* **EXERCISE GOAL**: Copy the text lines from the data below word for word, leaving out the pictures.

..............................

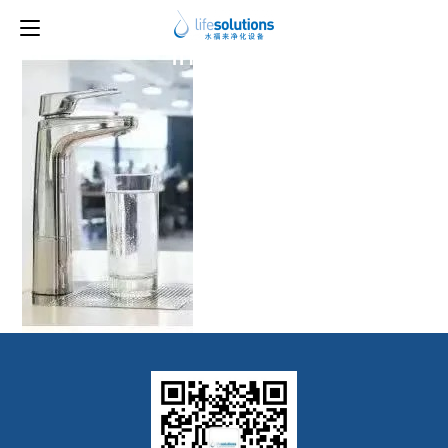
上一图片
下一图片
image8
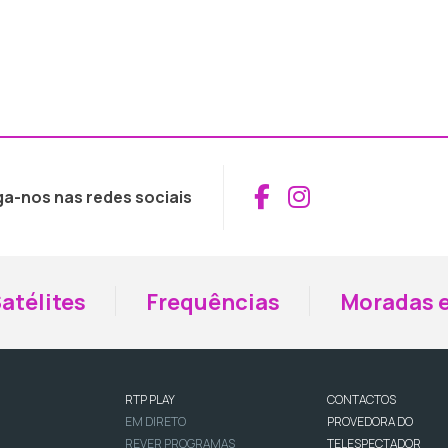
Aceder ao Fac
Aceder ao I
ga-nos nas redes sociais
atélites
Frequências
Moradas e
RTP PLAY
CONTACTOS
EM DIRETO
PROVEDORA DO
REVER PROGRAMAS
TELESPECTADOR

..............................

* **FINISHED EXERCISE**:
上一图片
下一图片
image8
Aceder ao Fac
Aceder ao I
ga-nos nas redes sociais
atélites
Frequências
Moradas e
RTP PLAY
CONTACTOS
EM DIRETO
PROVEDORA DO
REVER PROGRAMAS
TELESPECTADOR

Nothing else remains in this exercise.